• Texto de leitura:
------------------------------------------------------------
Sacada Literária

Cultura, crítica e divulgação

Ítalo Calvino - Fonte: www.jornalopcao.com.br

100 ANOS DE ITALO CALVINO

 

Lourival Serejo *

 

A comemoração do centenário de nascimento de Italo Calvino não é só italiana, mas de todo o mundo onde chegou sua literatura.

Nascido em 15 de outubro de 1923, em Santiago de Las Vegas, na ilha de Cuba, Italo Calvino tornou-se um dos escritores mais representativos da literatura contemporânea. Como disse a reportagem do Corriere della Sera, no dia do seu aniversário, “uno dei piú influenti e poliedrici scrittori del secondo Novecento”

Calvino era filho de pais cientistas, Mário Calvino e Evelina Manueli, que mantinham em casa uma biblioteca de 12 mil volumes.

Na adolescência, Calvino torna-se um ativo partigiano, na resistência contra os nazi-fascistas. Os partigianos eram os grupos de pessoas que se organizavam para lutar contra a ocupação alemã e contra o fascismo.

Essa experiência de luta nas montanhas e no ambiente de guerra rendeu a Calvino dois livros: A entrada na guerra (L´entrata in guerra) e O atalho dos ninhos de aranha (Il sentiero dei nidi de ragno). Publicado em 1946, O atalho dos ninhos de aranha inaugurou a sua fase neorrealista.

Calvino falece em 1985, na noite de 18 de setembro, com 62 anos de idade, vítima de um derrame. Foi sepultado em Castiglione di Pescaia.

 No Brasil, temos o privilégio de ter quase todas as obras de Italo Calvino publicadas pela Companhia das Letras.  As duas últimas foram Nasci na américa… Uma vida em 101 conversas, com 618 páginas, e  Por último vem o corvo (Ultimo viene il corvo). Está no projeto dessa editora, para breve, o lançamento das correspondências de Calvino, que alcançam mais de 5 mil cartas.
------------------------------------------------------------
• Dados registrados:
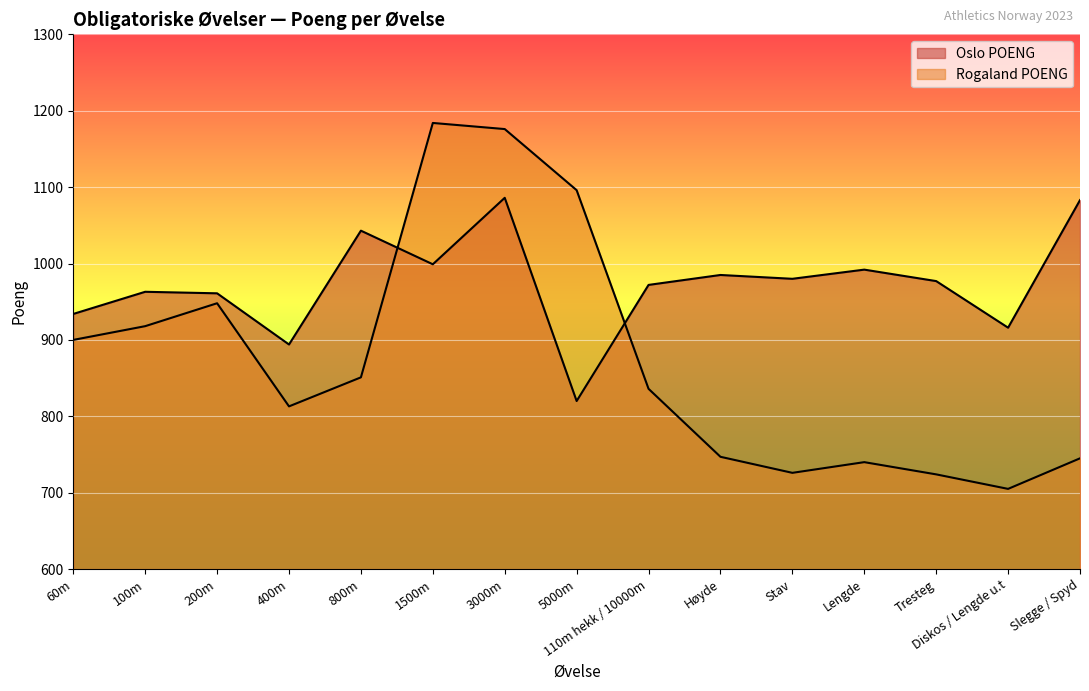

Is the value of Oslo POENG at 100m greater than the value of Rogaland POENG at Stav?

Yes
------------------------------------------------------------
• Instrução A: Reescreva o trecho do texto sobre Italo Calvino que começa com as palavras "Na adolescência, Calvino" e termina com "contra o fascismo.", trocando "adolescência" por "juventude".
• Instrução B: Segundo o texto sobre Italo Calvino, quantos volumes tinha a biblioteca que os pais dele mantinham em casa?

• Resposta escrita A:
Na juventude, Calvino torna-se um ativo partigiano, na resistência contra os nazi-fascistas. Os partigianos eram os grupos de pessoas que se organizavam para lutar contra a ocupação alemã e contra o fascismo.

• Resposta escrita B: 12 mil volumes.